> **Document segment**
Content starts

I've said that. They said that I can ask but they have nowhere to put him and would have to wait a long time for a place. ( which is true- there is a shortage of high needs placements)

OP posts:
Dexy007 · 29/04/2023 12:47

This reply has been deleted

Message deleted by MNHQ. Here's a link to our Talk Guidelines.

T1Dmama · 29/04/2023 12:52

ZZpop · 29/04/2023 12:43

"Tbh I'd call their bluff. Tell them you can't cope without your DH at home, and that you want DS taking into care."

I've said that. They said that I can ask but they have nowhere to put him and would have to wait a long time for a place. ( which is true- there is a shortage of high needs placements)

They can’t bully you with the threat of taking him into a home if there aren’t any places! Tell them the package they are offering is great but that they either need to admit they can cope with the 2:1 provided or find a third person for a certain amount of hours a day because they are discriminating and this breaking laws by insisting that you have to be present 24/7!

Theyve either assessed him as needing 2:1 or 3:1 support and they need to supply that without relying on you being there!

T1Dmama · 29/04/2023 12:56

T1Dmama · 29/04/2023 12:52

They can’t bully you with the threat of taking him into a home if there aren’t any places! Tell them the package they are offering is great but that they either need to admit they can cope with the 2:1 provided or find a third person for a certain amount of hours a day because they are discriminating and this breaking laws by insisting that you have to be present 24/7!

Theyve either assessed him as needing 2:1 or 3:1 support and they need to supply that without relying on you being there!

They need to find him emergency respite for that period… There are always places or ways round it! What would they do for example if you fell sick while your husband is in hospital and yourself needed a hospital stay! Don’t put up with their bull crap….. ask them what they’d do in that scenario and say ‘ok we’ll do that then’ thanks very much! Please phone an autistic charity and ask for advice

ZZpop · 29/04/2023 13:10

"I certainly don’t think I’m a hero I just don’t stand for people putting disabled kids down. Shame on you all!"

This is about lack of support for carers.

OP posts:
Blondeshavemorefun · 29/04/2023 13:15

Pluvia · 29/04/2023 12:30

I'm a good neighbour but I would be staggered if I was asked to look after a child with special needs so severe that it needed two adults to care for him. And it's going to be for at least six hours at a time, isn't it — two hours there, a visit of at least an hour and probably more if you've gone all that way, and then two hours home.

Even if there's a professional around, it's too much to ask friends and neighbours to give up what will effectively be a working day to be there — and how frequently?

I'm guessing that you would be imagining a female neighbour stepping up, too, Blondeshavemorefun, because no one would expect a man to give up so much precious time.

@Pluvia i would be more then happy to help a friend neighbour or family

maybe diff as I have nephews and nieces with sn so used to being around them

plus my job as a nanny /maternity nurse I’ve worked with sn children

if a neighbour friend family won’t help then my previous post did suggest paying a nanny as well

maybe @ZZpop can get extra funding to help

justgettingthroughtheday · 29/04/2023 13:19

Have they given a specific reason you need to be there?

Content ends

> **Records shown**
Content starts

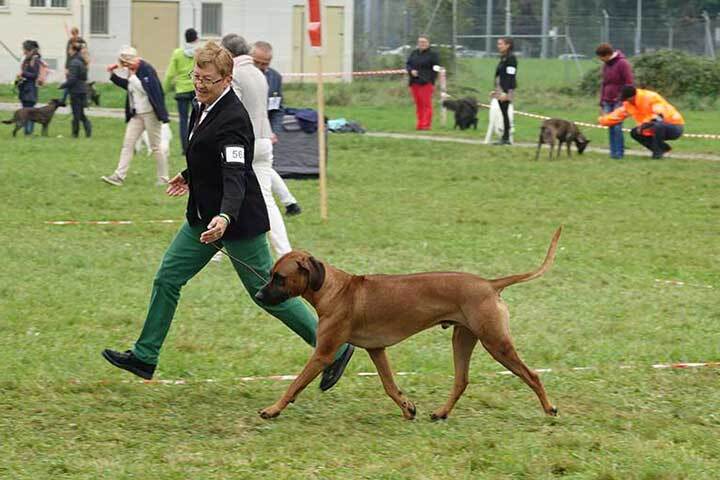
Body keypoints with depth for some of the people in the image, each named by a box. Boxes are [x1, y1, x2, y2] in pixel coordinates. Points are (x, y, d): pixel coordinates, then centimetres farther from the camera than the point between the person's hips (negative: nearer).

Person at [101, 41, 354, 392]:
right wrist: (190, 176, 38)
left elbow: (235, 175, -33)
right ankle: (144, 357, 17)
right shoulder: (203, 107, 5)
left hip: (237, 220, -9)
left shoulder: (232, 119, -24)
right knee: (168, 277, 8)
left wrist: (225, 217, -48)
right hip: (204, 215, 9)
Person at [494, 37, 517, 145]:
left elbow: (510, 76, -18)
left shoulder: (511, 58, -13)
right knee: (504, 113, 9)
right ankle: (505, 138, 11)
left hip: (506, 90, -9)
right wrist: (496, 90, 21)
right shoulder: (503, 58, 16)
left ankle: (506, 138, -5)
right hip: (500, 90, 9)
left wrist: (506, 93, -22)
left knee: (505, 112, -8)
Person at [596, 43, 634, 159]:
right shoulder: (606, 65, 15)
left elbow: (629, 83, -11)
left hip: (619, 102, -7)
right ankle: (613, 152, 6)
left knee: (617, 126, -12)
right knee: (610, 127, 2)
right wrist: (601, 103, 19)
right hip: (608, 102, 7)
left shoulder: (622, 63, -9)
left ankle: (619, 153, -7)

Content ends

> **Activity**
Please write out everything in the forum thread from "Even if there's" down to "and how frequently?", word for word.

> **Output for this exercise**
Even if there's a professional around, it's too much to ask friends and neighbours to give up what will effectively be a working day to be there — and how frequently?